§ WHAT TO DO
The stretch wanted below opens at the line containing "index tip: (75, 287)" and closes at the line containing "index dip: (249, 153)". Please return it exactly, with no other lines.

SUPPLIED ENTRIES: Begin

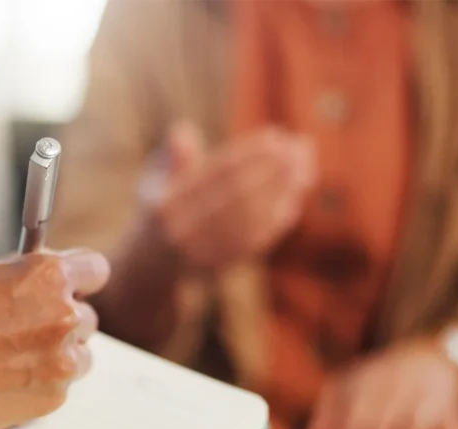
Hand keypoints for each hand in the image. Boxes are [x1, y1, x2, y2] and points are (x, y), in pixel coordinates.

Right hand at [0, 249, 109, 428]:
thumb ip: (27, 276)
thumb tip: (52, 276)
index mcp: (48, 276)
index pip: (96, 270)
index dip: (82, 280)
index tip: (75, 287)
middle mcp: (64, 315)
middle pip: (86, 317)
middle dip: (62, 322)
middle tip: (26, 332)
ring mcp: (63, 359)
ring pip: (80, 355)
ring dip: (57, 356)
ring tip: (12, 360)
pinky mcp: (54, 396)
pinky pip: (60, 386)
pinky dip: (40, 384)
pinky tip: (5, 381)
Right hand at [143, 123, 315, 269]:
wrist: (151, 264)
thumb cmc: (160, 208)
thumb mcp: (155, 181)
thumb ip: (171, 158)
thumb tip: (182, 132)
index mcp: (165, 203)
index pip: (216, 173)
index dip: (249, 153)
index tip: (276, 135)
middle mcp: (181, 232)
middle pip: (239, 195)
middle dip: (275, 169)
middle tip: (303, 148)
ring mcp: (201, 253)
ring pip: (252, 219)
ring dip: (283, 193)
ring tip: (306, 170)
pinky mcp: (219, 269)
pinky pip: (254, 243)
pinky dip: (277, 220)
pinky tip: (294, 200)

SUPPLIED ENTRIES: End

§ SOLUTION
index tip: (75, 287)
middle mcp: (64, 315)
middle pip: (86, 317)
middle dip: (62, 322)
middle tip: (26, 332)
ring mcp: (63, 359)
ring pip: (80, 355)
ring dip: (57, 356)
ring tip: (12, 360)
pinky mcp: (54, 396)
pinky pip: (60, 386)
pinky dip: (40, 384)
pinky tip: (5, 381)
Right hand at [143, 123, 315, 269]:
wrist: (151, 264)
thumb cmc: (160, 208)
thumb mcp: (155, 181)
thumb ip: (171, 158)
thumb tip: (182, 132)
index mcp: (165, 203)
index pip: (216, 173)
index dip: (249, 153)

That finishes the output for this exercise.